▶ PASSAGE SHOWN:

Ugolino, a Count of Segni who became Pope Gregory ix, in 1227 channelled a large part of the women’s penitential movement into the Order of Damianites, assigning a rule to them, the Benedictine Rule, and imposing the cloister.

San Damiano, just outside the town of Assisi, was the monastery where St Clare lived. She was the “fist plantlet” of that religious family which Francis had founded and supported. On 17 September 1228 Gregorio ix had personally renewed for Donna Clare and her community the privilegium paupertatis – the guarantee conceded to her in 1216 by Innocent iii, whose authenticity is attested by the codex of the Poor Clares’ monastery at Montevergine, Messina. This, despite the formula vitae of Ugolino, permitted them to continue to observe absolute poverty, without proceeds or incomes. The Franciscan fidelity to poverty was in fact permitted but not imposed by Ugolino’s rule which, it is necessary to reassert, had been extended to the whole Order, today commonly called Damianite or Poor Clares. This gradually distanced the Monastery of San Damiano – and the few other monasteries that had the courage to follow Clare – from the mainstream Damianite monastic course which therefore received another four rules until 1263, without counting the authorizations granted to individual monasteries. The last one, that of Urban iv (1263), established possessions and incomes as a normal means of subsistence. These authorizations of Urban iv’s rule, known as Rule ii, had in a certain sense confused the specific features of the forma vitae desired by Clare, different from Ugolino’s and recognized by Innocent iv, while with the Bull Solet annuere on 9 August 1253 he approved the Rule she had written, the so-called “Rule i”. Clare had the joy of kissing this rule: Hanc beata Clara tetigit et obsculata est pro devotione pluribus et pluribus vicibus; this is exactly what a contemporary hand noted on the back of the original Bull. Two days later Clare died, clasping in her hands this same Bull whose destiny, since a charismatic guide was lacking, it was not difficult to imagine.

Indeed, not four years had passed since Clare’s death when her spiritual daughters who lived in San Damiano abandoned the “shrine of fidelity”. They moved to the new monastery, called after the saint. Clare’s body was translated here too, by an order of Alexander iv, on 3 October 1260, in the presence of the Bishops of Perugia, Spoleto and Assisi; it had been temporarily buried in the little Church of San Giorgio. Laid beneath the main altar, at a depth of about three metres in a stone urn set in a grotto carved out of the rock, her body was sought, recovered and exposed to the faithful only in 1850, with the involvement of the Poor Clares of Italy and France, and in particular of those in Marseille. Something similar also happened to the rule written by Clare and approved by Innocent iv. This text – called Rule i, the thing most precious to Clare – had in a certain way lain buried for a long time like Clare. The original Bull had in fact been placed among the relics and sewn into the inside of the saint’s mantle and thus with time had been forgotten. It was “discovered” only in 1893, at the insistence of the Poor Clares in Lyon.

It is not known when and why the Poor Clares of the proto-monastery took the decision to conceal the Bull in the folds of the saint’s mantle. It is certain that at least since the 17th century, this Bull had been sought in vain both in Assisi and outside it. However copies existed which circulated in Clarissian monasteries of strict observance, such as the one kept in the Monastery of Montevergine in Messina founded by Eustochia Calafato.

▶ TASK STATEMENT:
Return everything in the passage on St Clare and her rule from "Ugolino, a Count" down to "imposing the cloister.", copied verbatim. Nothing in the listing is needed here.

▶ MATERIAL SHOWN:
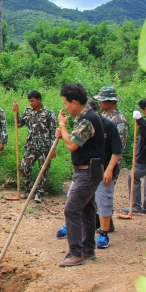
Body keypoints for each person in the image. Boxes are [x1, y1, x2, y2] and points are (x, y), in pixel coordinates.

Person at [56, 83, 104, 267]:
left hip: (87, 172)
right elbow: (72, 139)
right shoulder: (83, 118)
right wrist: (63, 132)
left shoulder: (88, 119)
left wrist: (62, 125)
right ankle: (87, 250)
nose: (66, 107)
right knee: (87, 210)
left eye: (66, 103)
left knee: (72, 209)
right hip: (85, 170)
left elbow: (72, 145)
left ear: (74, 102)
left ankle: (76, 252)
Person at [94, 86, 128, 233]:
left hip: (111, 163)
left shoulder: (119, 119)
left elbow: (119, 146)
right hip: (99, 161)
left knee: (105, 193)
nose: (100, 103)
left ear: (110, 101)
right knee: (97, 192)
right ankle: (98, 221)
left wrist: (110, 167)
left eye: (102, 100)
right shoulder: (103, 115)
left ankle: (107, 224)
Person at [13, 90, 57, 202]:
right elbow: (19, 124)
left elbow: (53, 132)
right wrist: (16, 113)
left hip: (45, 147)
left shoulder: (48, 113)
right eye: (29, 101)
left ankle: (39, 193)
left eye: (32, 101)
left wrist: (53, 148)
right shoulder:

▶ TASK SOLUTION:
Ugolino, a Count of Segni who became Pope Gregory ix, in 1227 channelled a large part of the women’s penitential movement into the Order of Damianites, assigning a rule to them, the Benedictine Rule, and imposing the cloister.